All of the data that follows is to be written out exactly, with images excluded.

Study material START

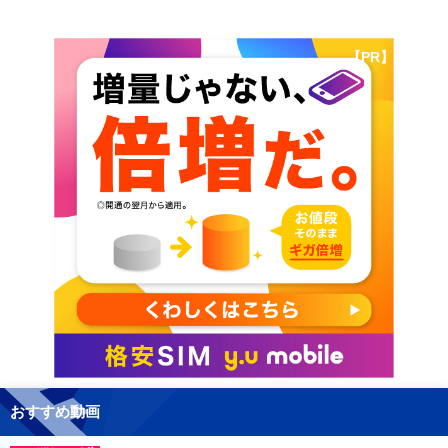
【PR】
おすすめ動画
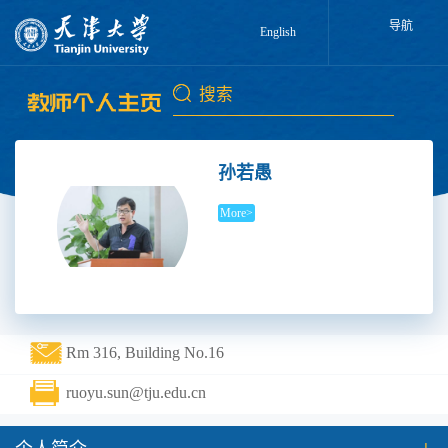
导航
English
孙若愚
More>
Rm 316, Building No.16
ruoyu.sun@tju.edu.cn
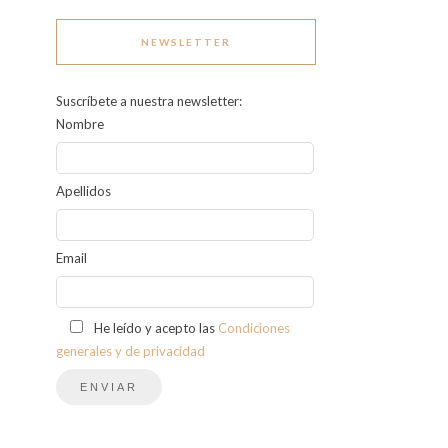
NEWSLETTER
Suscríbete a nuestra newsletter:
Nombre
Apellidos
Email
He leído y acepto las
Condiciones
generales y de privacidad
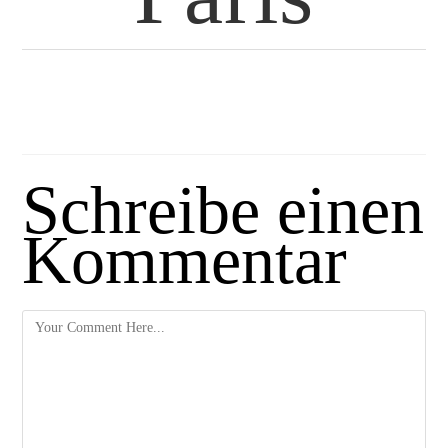
Schreibe einen
Kommentar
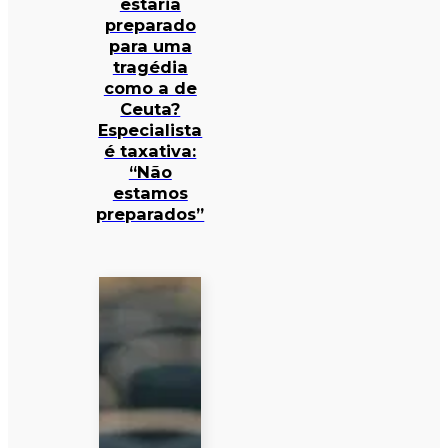
estaria
preparado
para uma
tragédia
como a de
Ceuta?
Especialista
é taxativa:
“Não
estamos
preparados”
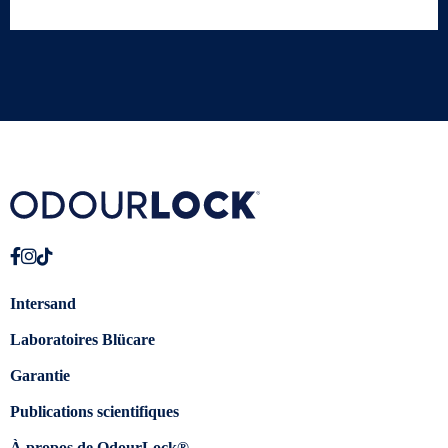
Intersand
Laboratoires Blücare
Garantie
Publications scientifiques
À propos de OdourLock®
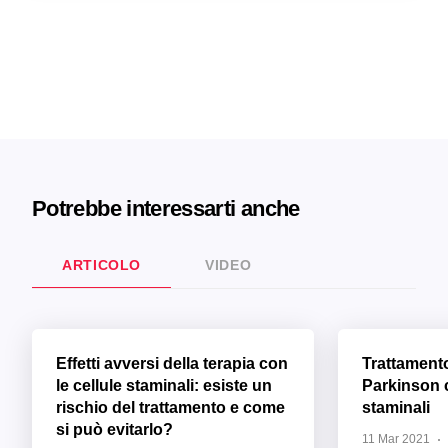
Potrebbe interessarti anche
ARTICOLO
VIDEO
Effetti avversi della terapia con
Trattament
le cellule staminali: esiste un
Parkinson c
rischio del trattamento e come
staminali
si può evitarlo?
11 Mar 2021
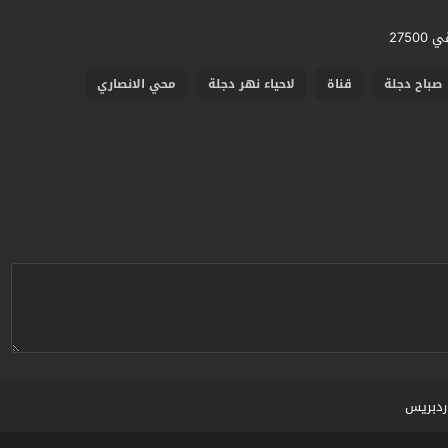
صباح دجلة
قناة
لاحياء نهر دجلة
محي الانصاري
ردبريس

Study material END

◆ Exercise output:
【PR】
おすすめ動画
导航
English
孙若愚
More>
Rm 316, Building No.16
ruoyu.sun@tju.edu.cn
NEWSLETTER
Suscríbete a nuestra newsletter:
Nombre
Apellidos
Email
He leído y acepto las
Condiciones
generales y de privacidad
Schreibe einen
Kommentar
estaria
preparado
para uma
tragédia
como a de
Ceuta?
Especialista
é taxativa:
“Não
estamos
preparados”
Intersand
Laboratoires Blücare
Garantie
Publications scientifiques
À propos de OdourLock®
Potrebbe interessarti anche
ARTICOLO
VIDEO
Effetti avversi della terapia con
Trattament
le cellule staminali: esiste un
Parkinson c
rischio del trattamento e come
staminali
si può evitarlo?
11 Mar 2021
صباح دجلة
قناة
لاحياء نهر دجلة
محي الانصاري
ردبريس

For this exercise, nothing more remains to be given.